Я привел себя в порядок, переодевшись и поспав – хотя уже спал достаточно для порядочного человека – в том самом доме, куда прибежал и где я нашел одного из его обитателей преисполненным такой печали, что, хотя он видел, как я растянулся на земле, причем шпага отлетела в одну сторону, а плащ в другую, он не нашел этого случая смешным, как другие, видевшие мое падение, – ибо падение является причиной большой досады для того, с кем оно случается, и большого смеха для того, кто его видит. Несмотря на все это, добрый человек подошел, когда я лежал во всю свою длину в доме этой доброй женщины, любительницы свиного сала, и так как ему показалось, что я был огорчен, то он пришел как бы утешиться со мной, говоря, что все люди на свете испытывают бедствия и что он так же погружен в них, как и все живущие на свете. Я спросил его, в чем заключались несчастья, сделавшие его таким грустным, – потому что я всегда был сострадательным; а он ответил мне одним только словом:
– Ревность.
– Это несчастье у вас? – сказал я ему. – Я не хочу вас спрашивать, достоверно ли это или это только подозрение; но я хочу сказать вашей милости, что это болезнь неопытных юношей, потому что, будь они опытнее, они знали бы, что все ревнуют друг друга. И если бы они обратили внимание на то, что другой, к которому я ревную, ходит пожираемый ревностью ко мне, то я утешился бы его несчастьем и видя его страдающим и истощенным постоянной тревогой.

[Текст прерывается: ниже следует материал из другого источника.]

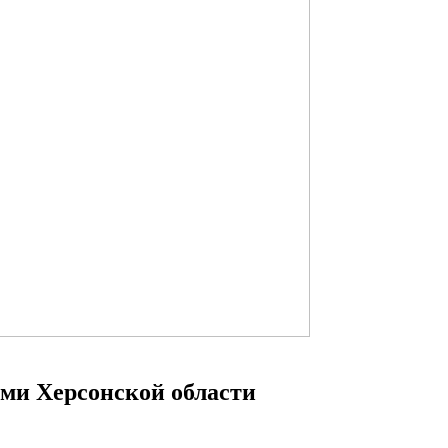
ми Херсонской области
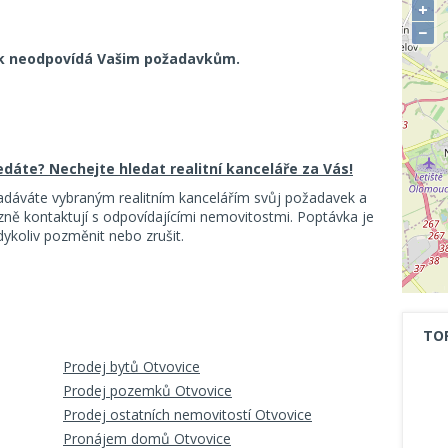
+
−
k neodpovídá Vašim požadavkům.
ledáte? Nechejte hledat realitní kanceláře za Vás!
adáváte vybraným realitním kancelářím svůj požadavek a
ě kontaktují s odpovídajícími nemovitostmi. Poptávka je
koliv pozměnit nebo zrušit.
TO
Prodej bytů Otvovice
Prodej pozemků Otvovice
Prodej ostatních nemovitostí Otvovice
Pronájem domů Otvovice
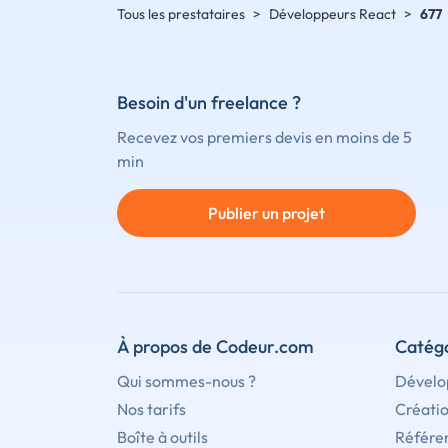
Tous les prestataires
>
Développeurs React
>
677
Besoin d'un freelance ?
Recevez vos premiers devis en moins de 5
min
Publier un projet
À propos de Codeur.com
Catégo
Qui sommes-nous ?
Dévelo
Nos tarifs
Créati
Boîte à outils
Référe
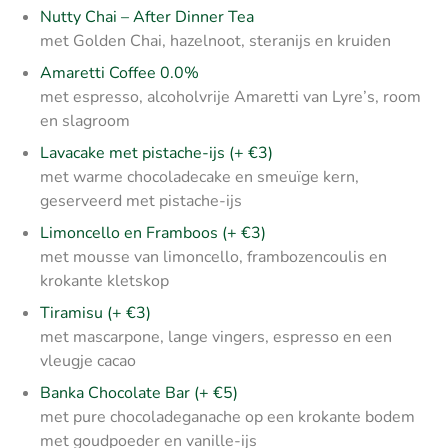
Nutty Chai – After Dinner Tea
met Golden Chai, hazelnoot, steranijs en kruiden
Amaretti Coffee 0.0%
met espresso, alcoholvrije Amaretti van Lyre’s, room
en slagroom
Lava­cake met pistache-ijs
(+ €3)
met warme chocoladecake en smeuïge kern,
geserveerd met pistache-ijs
Limoncello en Framboos
(+ €3)
met mousse van limoncello, frambozencoulis en
krokante kletskop
Tiramisu
(+ €3)
met mascarpone, lange vingers, espresso en een
vleugje cacao
Banka Chocolate Bar
(+ €5)
met pure chocoladeganache op een krokante bodem
met goudpoeder en vanille-ijs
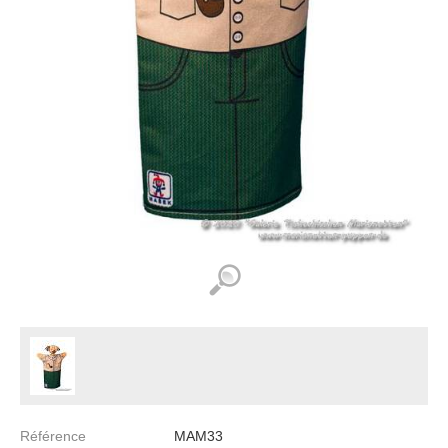
Référence
MAM33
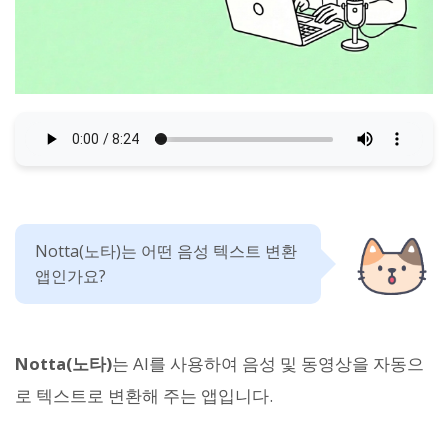
Notta(노타)는 어떤 음성 텍스트 변환
앱인가요?
Notta(노타)
는 AI를 사용하여 음성 및 동영상을 자동으
로 텍스트로 변환해 주는 앱입니다.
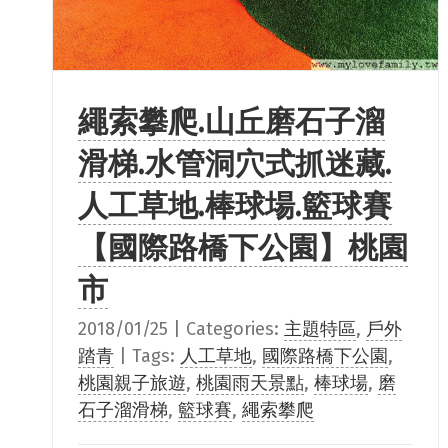
繩索攀爬.山丘磨石子溜
滑梯.水管洞穴式抓迷藏.
人工草地.棒球場.籃球賽
【國際路橋下公園】桃園
市
2018/01/25
|
Categories:
主題特區
,
戶外
踏青
|
Tags:
人工草地
,
國際路橋下公園
,
桃園親子旅遊
,
桃園雨天景點
,
棒球場
,
磨
石子溜滑梯
,
籃球賽
,
繩索攀爬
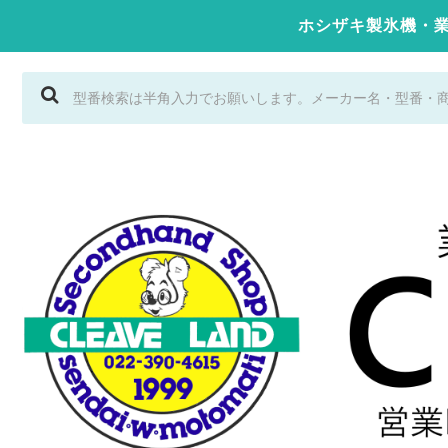
ホシザキ製氷機・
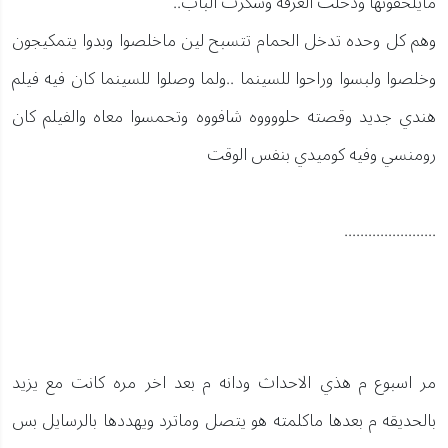
مايلحقونها ودخلت الغرفه وسكرت الباب..
وهم كل وحده تدخل الحمام تتسبح لين ماخلصوا وبدوا يتمكيجون
وخلصوا ولبسوا وراحوا للسينما ..ولما وصلوا للسينما كان فيه فيلم
هندي جديد وقصته حلووووه شافووه وتحمسوا معاه والفيلم كان
رومنسي وفيه كوميدي بنفس الوقت
.......................
مر اسبوع م هذي الاحداث ودانه م بعد اخر مره كانت مع يزيد
بالحديقه م بعدها ماكلمته هو يتصل وماترد ويهددها بالرسايل بس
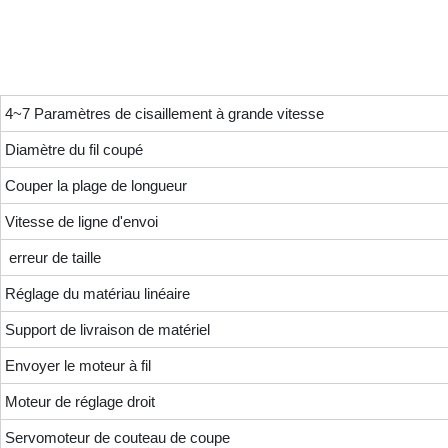
4~7 Paramètres de cisaillement à grande vitesse
Diamètre du fil coupé
Couper la plage de longueur
Vitesse de ligne d'envoi
erreur de taille
Réglage du matériau linéaire
Support de livraison de matériel
Envoyer le moteur à fil
Moteur de réglage droit
Servomoteur de couteau de coupe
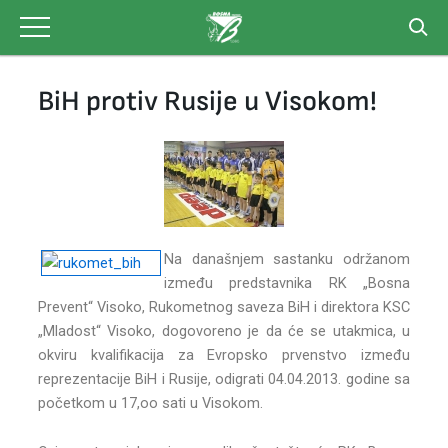
Skip
to
content
BiH protiv Rusije u Visokom!
Na današnjem sastanku održanom
između predstavnika RK „Bosna
Prevent“ Visoko, Rukometnog saveza BiH i direktora KSC
„Mladost“ Visoko, dogovoreno je da će se utakmica, u
okviru kvalifikacija za Evropsko prvenstvo između
reprezentacije BiH i Rusije, odigrati 04.04.2013. godine sa
početkom u 17,oo sati u Visokom.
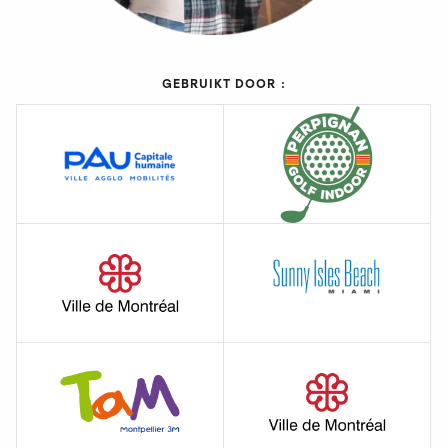
GEBRUIKT DOOR :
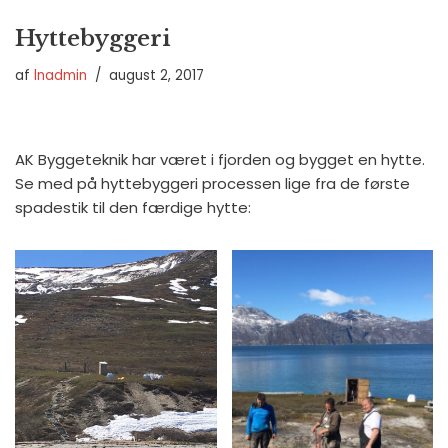
Hyttebyggeri
af
lnadmin
august 2, 2017
AK Byggeteknik har været i fjorden og bygget en hytte.
Se med på hyttebyggeri processen lige fra de første
spadestik til den færdige hytte:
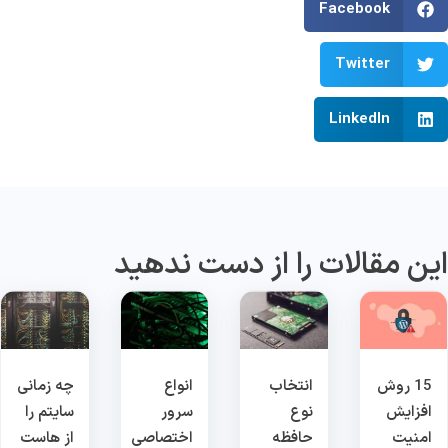
Facebook
Twitter
LinkedIn
ین مقالات را از دست ندهید
15 روش
انتخاب
انواع
چه زمانی
افزایش
نوع
سرور
سایتم را
امنیت
حافظه
اختصاصی
از هاست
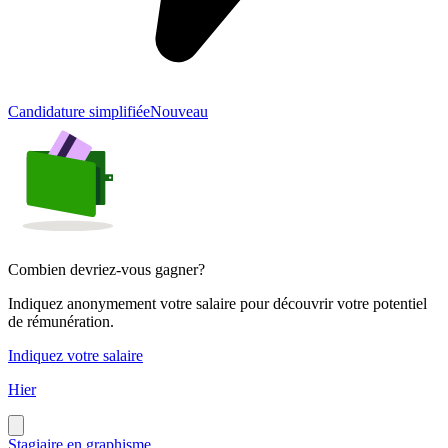
Candidature simplifiée
Nouveau
Combien devriez-vous gagner?
Indiquez anonymement votre salaire pour découvrir votre potentiel
de rémunération.
Indiquez votre salaire
Hier
Stagiaire en graphisme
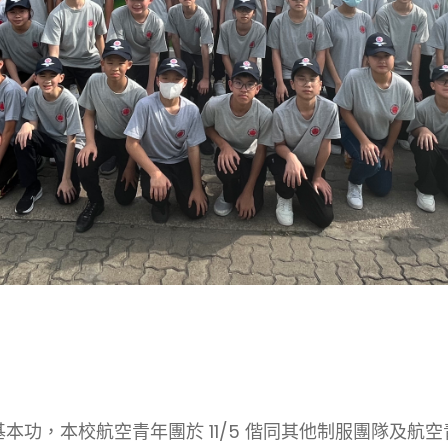
本功，本校航空青年團於 11/5 偕同其他制服團隊及航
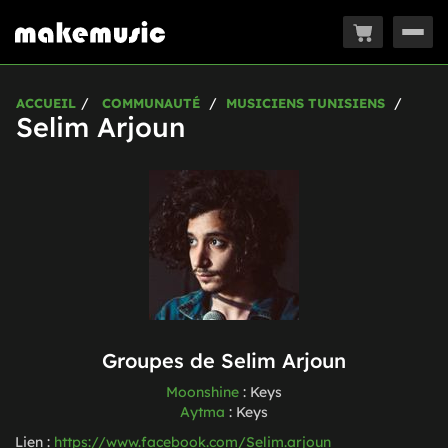
Togg
navig
ACCUEIL
COMMUNAUTÉ
MUSICIENS TUNISIENS
Selim Arjoun
Groupes de
Selim Arjoun
Moonshine
:
Keys
Aytma
:
Keys
Lien :
https://www.facebook.com/Selim.arjoun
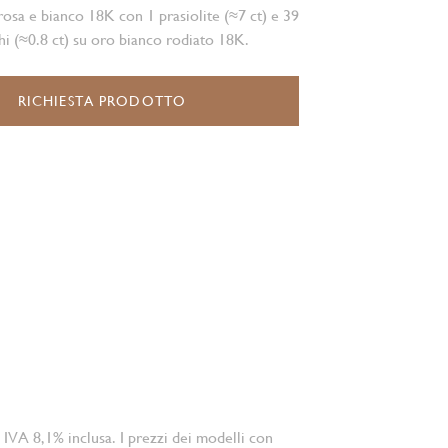
rosa e bianco 18K con 1 prasiolite (≈7 ct) e 39
hi (≈0.8 ct) su oro bianco rodiato 18K.
RICHIESTA PRODOTTO
 IVA 8,1% inclusa. I prezzi dei modelli con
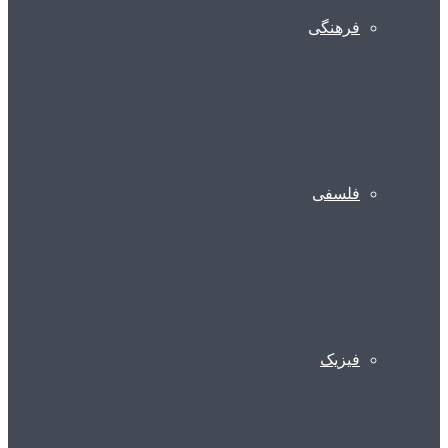
فرهنگی
فلسفی
فیزیک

Разве я могу найти какое-нибудь большее утешение, чем видеть моих недругов страдающими и смеяться над ними? Ибо думать, что женщина, развлекающаяся такими отношениями, должна удовольствоваться тем, что дает ей один, это все равно что думать, будто шулер должен удовлетвориться одним только выигрышем, который делает кого-то несчастным. Ревность вселяет дьявола в тело того, кто одержим ею, и кажется, будто такой человек носит его с собой, потому что ревность не причиняет вреда никому, кроме того, в ком она пребывает, и чем больше ее скрывают, тем сильнее она становится. Она держится на столь низменном основании, что, убедившись в истине, или умирают, или находится повод постепенно отделаться от нее, удаляясь от того, что ее вызывает. Я уверен, что есть много ревнивцев и они не знают, что находятся в одинаковом положении, и поверьте, что так обычно бывает. Если ревнуют собственную жену, то этим наносится ей оскорбление, ибо самая низкая женщина на свете больше уважает тень своего мужа, чем всех остальных мужчин.
Один вельможа в этом городе очень хорошо сказал, что такое ревность, и следует не вспоминать о столь неприятных вещах, а утешаться тем, о чем я сказал, а именно – видя, что из-за меня страдают так же, как я страдаю из-за других: ибо женщины пришли в столь несчастное состояние, что самую природу свою лишили той приятности, какой она их наделила. Они пользуются этим только для того, чтобы присваивать и похищать имущество, притворяясь любящими тех, с кого им хочется содрать шкуру, чтобы только сравняться в нарядах с теми, которые по своему происхождению, унаследованному от предков, родились благородными и почтенными, богатыми и знатными, – ибо им кажется, что не должно быть на земле различия и неравенства между женщинами и женщинами, как на небе есть различие между ангелами и ангелами. Я смешал здесь один вопрос с другим, потому что от этого порока проистекает общение с многими, из-за чего все ревнуют; и так как каждая имеет свою дюжину ангелов-хранителей, то они считаются ходячей и законной монетой.